## TASKS
(a) Duplicate the part of the price elasticity flashcards that begins at the words "Perfectly Price Inelastic" and stops after "switch to them)".
(b) Pick up the price elasticity flashcards where they stop and keep writing.
+++ TEXT
Price Mechanism Part 2 Flashcards
Price Elasticity of Demand
Measures the degree of responsiveness of the quantity demanded of a good to a change in its price, CETERIS PARIBUS
% change in qty demanded/ % change in price of good
[not to be used in explanation: PED is the change in qty/ change in price (opp of gradient if graph is price-qty)
Sign of PED
Normally negative due to inverse relationship between price and quantity demanded, according to law of demand
Price Inelastic Demand
Fall in price will lead to a less than proportionate increase in quantity demanded, CETERIS PARIBUS (|PED|<1)
Price Elastic Demand
Fall in price will lead to a more than proportionate increase in quantity demanded, CETERIS PARIBUS (|PED|>1)
Unitary Price Elastic Demand
Fall in price will lead to an equal proportionate increase in quantity demanded, CETERIS PARIBUS (|PED|=1)
Perfectly Price Inelastic Demand
Price changes have no effect on quantity demanded, occurs when consumers willing and able to pay any price for a given quantity of the good
Perfectly Price Elastic Demand
Price changes have huge effects on quantity demanded:
- At that exact price, consumers will buy any quantity of the good
- Fall of price will lead to infinite increase in qty demanded
- Rise in price will lead to qty demanded to fall to zero
Determinants of PED
- No. and closeness of substitutes
- Proportion of income spent on the good
- Habituality of consumption
- Time horizon
Number and closeness of substitutes
Greater number of closer substitutes available for a good, higher PED (if more close substitutes, consumers more likely to consider alternatives to the good so they can readily switch to them)
Depends on the way the market is define (easier to find close substitutes for narrowly defined markets)
++++++
+++ SUPPLIED ENTRIES
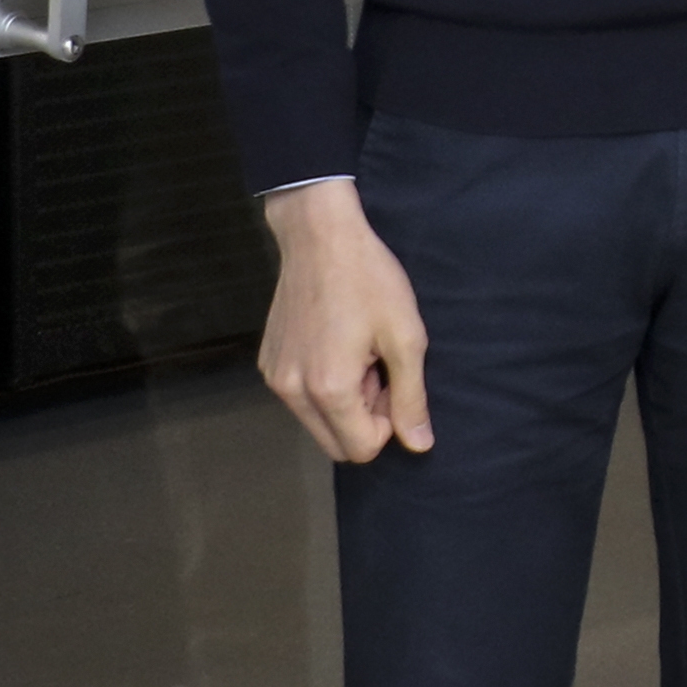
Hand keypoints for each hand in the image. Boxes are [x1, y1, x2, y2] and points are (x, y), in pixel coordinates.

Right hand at [259, 180, 431, 462]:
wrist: (320, 236)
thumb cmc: (370, 281)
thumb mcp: (405, 336)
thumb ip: (411, 397)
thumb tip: (419, 445)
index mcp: (328, 390)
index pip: (361, 449)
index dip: (388, 423)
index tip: (393, 379)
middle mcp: (292, 392)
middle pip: (336, 444)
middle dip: (364, 417)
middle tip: (377, 367)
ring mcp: (274, 378)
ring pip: (318, 422)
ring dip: (345, 401)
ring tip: (358, 351)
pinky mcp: (266, 364)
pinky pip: (301, 399)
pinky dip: (323, 384)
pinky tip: (335, 341)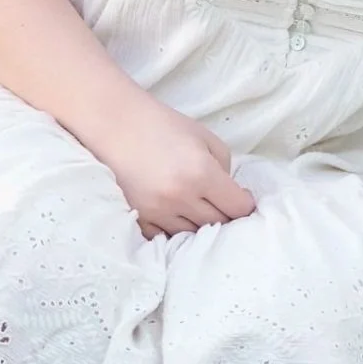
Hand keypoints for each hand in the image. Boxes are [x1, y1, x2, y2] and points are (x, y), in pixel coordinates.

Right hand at [81, 95, 257, 238]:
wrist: (117, 125)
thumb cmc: (163, 125)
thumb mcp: (204, 136)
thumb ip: (225, 166)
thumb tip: (231, 192)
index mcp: (201, 173)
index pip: (238, 208)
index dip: (246, 205)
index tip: (243, 199)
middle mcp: (181, 197)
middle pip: (218, 224)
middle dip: (226, 215)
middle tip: (224, 204)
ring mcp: (158, 211)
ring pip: (193, 234)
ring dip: (201, 224)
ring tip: (200, 209)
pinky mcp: (139, 219)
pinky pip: (167, 237)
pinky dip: (176, 229)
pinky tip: (178, 215)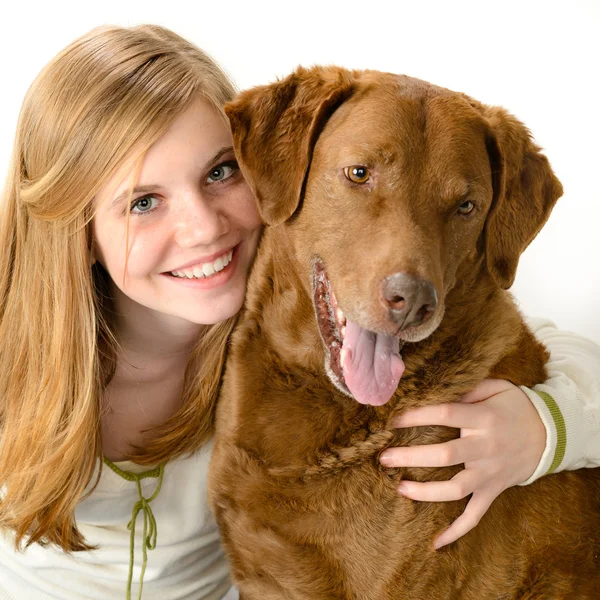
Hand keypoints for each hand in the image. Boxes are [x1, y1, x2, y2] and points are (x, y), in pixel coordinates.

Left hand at [379, 379, 545, 548]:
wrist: (551, 435)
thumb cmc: (516, 407)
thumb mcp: (496, 387)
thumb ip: (467, 389)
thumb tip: (435, 391)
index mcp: (483, 419)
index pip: (444, 414)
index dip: (416, 416)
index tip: (391, 419)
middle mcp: (485, 448)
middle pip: (445, 455)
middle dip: (411, 457)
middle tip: (384, 458)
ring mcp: (489, 473)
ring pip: (456, 489)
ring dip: (426, 492)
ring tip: (399, 488)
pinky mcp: (493, 490)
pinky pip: (475, 515)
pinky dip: (457, 531)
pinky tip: (436, 542)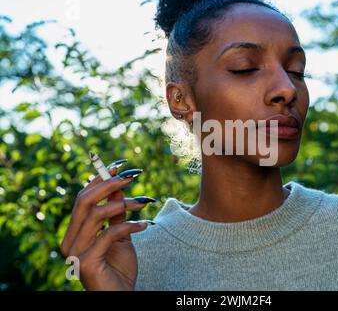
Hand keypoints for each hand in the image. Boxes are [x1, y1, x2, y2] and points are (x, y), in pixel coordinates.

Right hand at [61, 165, 150, 290]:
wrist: (122, 295)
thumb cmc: (120, 266)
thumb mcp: (120, 233)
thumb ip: (116, 211)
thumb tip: (119, 184)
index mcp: (75, 231)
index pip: (83, 197)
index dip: (100, 179)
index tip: (120, 166)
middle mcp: (70, 240)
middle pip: (84, 201)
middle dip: (110, 184)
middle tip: (133, 175)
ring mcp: (75, 252)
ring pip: (96, 214)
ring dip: (124, 204)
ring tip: (144, 203)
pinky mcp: (86, 262)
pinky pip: (108, 234)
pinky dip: (129, 225)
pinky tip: (145, 225)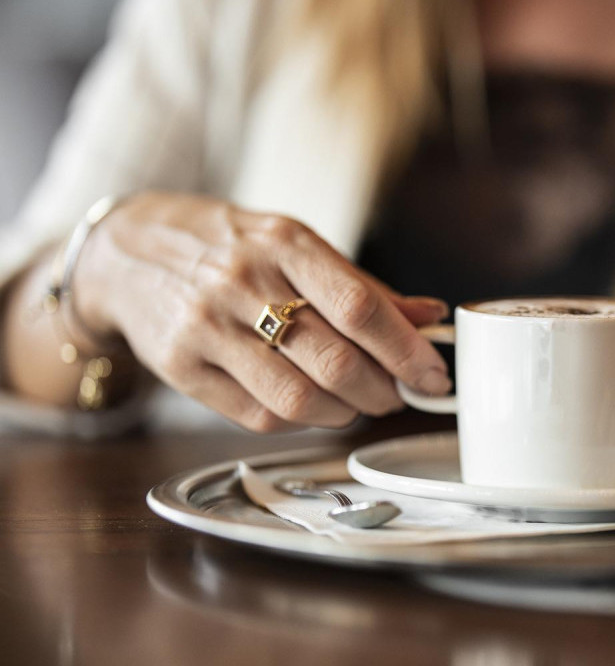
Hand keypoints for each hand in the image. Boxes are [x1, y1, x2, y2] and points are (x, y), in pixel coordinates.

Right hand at [74, 192, 449, 431]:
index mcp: (284, 245)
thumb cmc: (230, 248)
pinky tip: (313, 406)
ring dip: (346, 412)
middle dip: (383, 391)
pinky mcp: (181, 368)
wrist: (129, 252)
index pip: (360, 308)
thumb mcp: (296, 245)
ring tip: (359, 403)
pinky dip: (301, 421)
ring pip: (298, 399)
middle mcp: (242, 283)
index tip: (434, 375)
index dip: (407, 351)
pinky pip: (259, 417)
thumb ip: (363, 286)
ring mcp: (207, 328)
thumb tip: (430, 317)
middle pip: (335, 362)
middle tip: (400, 394)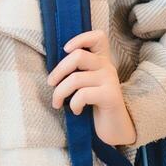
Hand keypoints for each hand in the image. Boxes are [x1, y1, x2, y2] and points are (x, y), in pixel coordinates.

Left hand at [46, 28, 136, 146]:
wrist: (114, 128)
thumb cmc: (95, 105)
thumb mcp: (86, 84)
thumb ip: (77, 71)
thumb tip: (53, 68)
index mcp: (102, 60)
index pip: (98, 36)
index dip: (80, 38)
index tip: (65, 50)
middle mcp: (108, 67)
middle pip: (78, 56)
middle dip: (58, 70)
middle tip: (50, 84)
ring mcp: (110, 80)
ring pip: (75, 78)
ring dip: (60, 92)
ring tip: (57, 103)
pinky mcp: (110, 96)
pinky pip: (82, 95)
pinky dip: (73, 104)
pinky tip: (76, 110)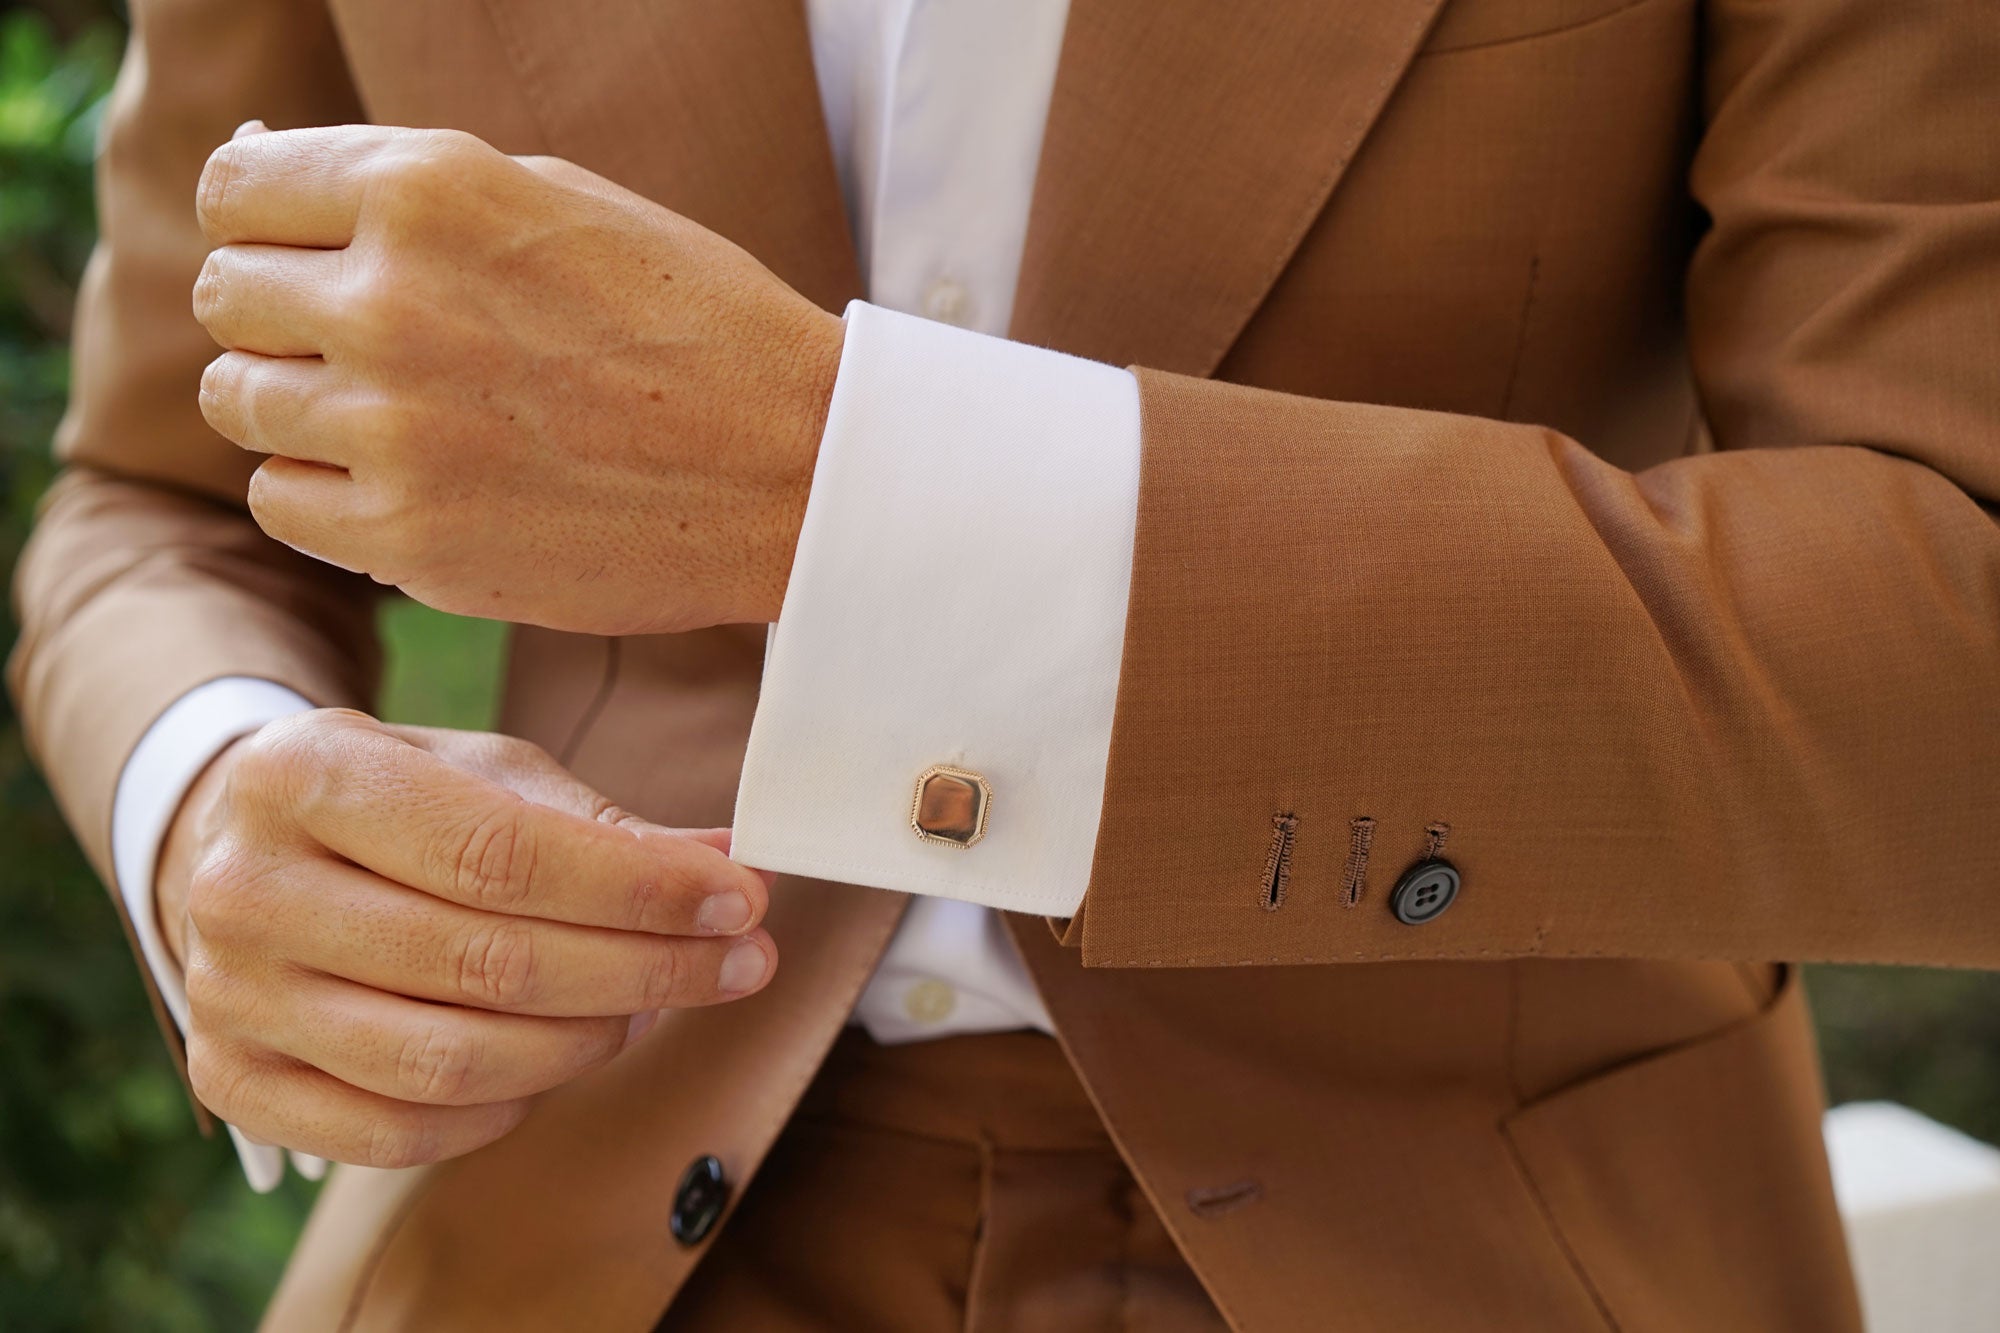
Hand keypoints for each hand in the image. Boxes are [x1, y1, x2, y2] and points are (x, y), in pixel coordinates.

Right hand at [156, 709, 776, 1168]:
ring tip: (656, 1003)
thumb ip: (600, 823)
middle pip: (488, 963)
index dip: (639, 888)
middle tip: (740, 960)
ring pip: (452, 1060)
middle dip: (646, 968)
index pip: (501, 853)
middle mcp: (248, 889)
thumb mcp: (482, 772)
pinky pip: (401, 1131)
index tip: (741, 898)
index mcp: (305, 774)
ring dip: (589, 1042)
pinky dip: (507, 1107)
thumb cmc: (392, 802)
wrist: (238, 848)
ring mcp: (231, 996)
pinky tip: (563, 1056)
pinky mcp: (235, 1083)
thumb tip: (732, 866)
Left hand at [191, 123, 843, 635]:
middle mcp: (392, 301)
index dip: (265, 221)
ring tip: (398, 418)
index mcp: (429, 190)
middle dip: (284, 315)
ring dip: (299, 406)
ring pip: (239, 402)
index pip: (236, 186)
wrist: (800, 470)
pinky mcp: (409, 538)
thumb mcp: (560, 201)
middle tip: (374, 346)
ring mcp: (394, 428)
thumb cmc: (693, 323)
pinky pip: (282, 503)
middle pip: (228, 295)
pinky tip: (411, 483)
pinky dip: (328, 494)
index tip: (309, 255)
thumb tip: (255, 169)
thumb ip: (406, 187)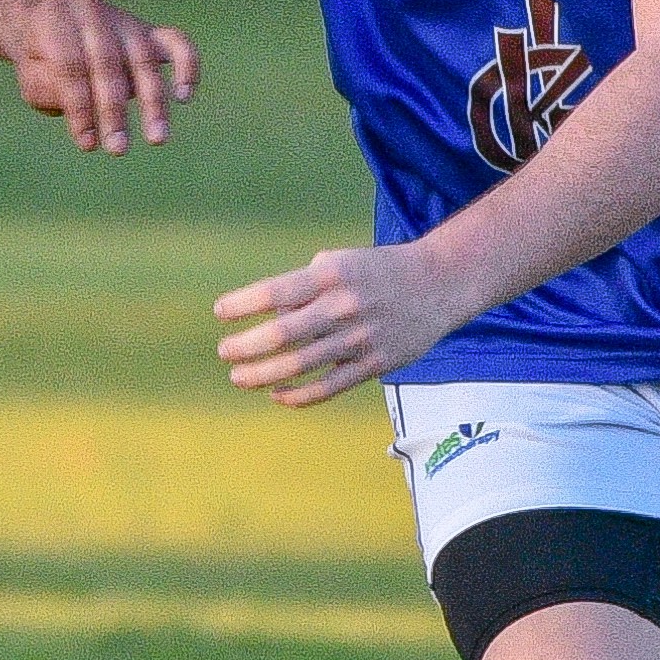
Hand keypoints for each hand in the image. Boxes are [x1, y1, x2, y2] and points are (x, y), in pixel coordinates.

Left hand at [11, 0, 194, 151]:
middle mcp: (91, 11)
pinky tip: (184, 97)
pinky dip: (187, 67)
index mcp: (53, 17)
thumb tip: (87, 119)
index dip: (80, 107)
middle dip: (114, 111)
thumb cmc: (42, 61)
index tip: (88, 143)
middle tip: (118, 149)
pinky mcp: (149, 30)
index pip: (70, 65)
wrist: (57, 25)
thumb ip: (52, 92)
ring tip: (156, 138)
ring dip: (153, 102)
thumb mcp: (32, 78)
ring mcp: (123, 18)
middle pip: (107, 62)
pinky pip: (177, 42)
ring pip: (143, 58)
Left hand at [213, 241, 470, 407]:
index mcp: (331, 275)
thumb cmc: (377, 271)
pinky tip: (276, 394)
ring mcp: (360, 338)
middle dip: (245, 346)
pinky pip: (328, 387)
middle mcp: (344, 306)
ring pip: (300, 365)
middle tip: (224, 352)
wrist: (439, 284)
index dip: (242, 304)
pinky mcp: (374, 364)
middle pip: (282, 334)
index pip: (275, 292)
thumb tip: (264, 313)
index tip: (220, 312)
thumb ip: (303, 288)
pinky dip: (298, 395)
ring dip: (262, 374)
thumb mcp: (340, 263)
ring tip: (238, 376)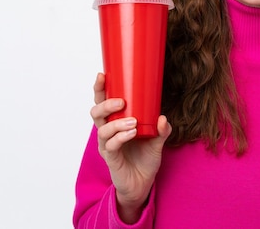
++++++
## YOUR RESPONSES
(a)
Perfectly Price Inelastic Demand
Price changes have no effect on quantity demanded, occurs when consumers willing and able to pay any price for a given quantity of the good
Perfectly Price Elastic Demand
Price changes have huge effects on quantity demanded:
- At that exact price, consumers will buy any quantity of the good
- Fall of price will lead to infinite increase in qty demanded
- Rise in price will lead to qty demanded to fall to zero
Determinants of PED
- No. and closeness of substitutes
- Proportion of income spent on the good
- Habituality of consumption
- Time horizon
Number and closeness of substitutes
Greater number of closer substitutes available for a good, higher PED (if more close substitutes, consumers more likely to consider alternatives to the good so they can readily switch to them)

(b)
Proportion of income
High proportion of income spent, higher PED (small increases take up more consumers’ available income and mean a much larger expenditure, causing more people to be forced to reduce consumption when price increases)
Habituality of consumption
If good is bought habitually/ consumer is addicted, lower PED (quantity demanded is not responsive to changes in price as consumers continue to buy a similar amount of good regardless of price changes)
Time horizon
Longer time period, higher PED (consumers take time to respond to price change, adjust consumption pattern and find alternatives, more likely to switch to other substitutes)
Applying PED to explain changes in price and qty
(Assuming supply decreases)
1. Since demand is price inelastic/ elastic,
2. when supply falls, shortage is created and is more persistent/ more readily eliminated
3. as quantity demanded does not/ does respond readily to price changes
4. prices have to/ do not have to rise by much to eliminate the shortage
5. Since |PED|</> 1, a rise in price will cause a less than/ more than proportionate fall in quantity demanded.
Applying PED to explain changes in total revenue
(Assuming supply decreases)
1. Since demand is price inelastic/ elastic
2. Rise in price will lead to a less than/ more than proportionate decrease in quantity demanded
3. Gain in revenue due to rise in price is more/ less than the loss in revenue resulting from the decrease in quantity demanded
4. Final revenue is greater/ smaller than initial revenue
5. Hence, rise in price will lead to an increase/ decrease in total revenue.
Applying PED to explain behaviour of firms
- Raise prices for goods with price inelastic demand demand and lower prices for goods with price elastic demand to increase revenue (use apply PED explain changes in total revenue)
- Focus on business strategies to make demand of their products more price inelastic by reducing substitutability of products to keep demand price inelastic in long run
- R+D around product development to improve product quality and reduce substitutability, allowing them to raise prices to increase revenue
Price Elasticity of Supply
Measure of degree of responsiveness of quantity supplied of a good to change in its price, ceteris paribus
Sign of PES
Positive because law of supply states that if there is increased price there will be a rise in quantity supplied
Price inelastic supply
Rise in price will lead to a less than proportionate increase in quantity supplied, CETERIS PARIBUS
|PES|<1
Price elastic supply
Rise in price will lead to a more than proportionate increase in quantity supplied, CETERIS PARIBUS
|PES|>1
Unitary Price Elastic Supply
Rise in price will lead to a proportionate increase in quantity supplied, CETERIS PARIBUS
|PES| = 1
Perfectly price inelastic supply
Price changes have no effect on quantity supplied, which remains fixed.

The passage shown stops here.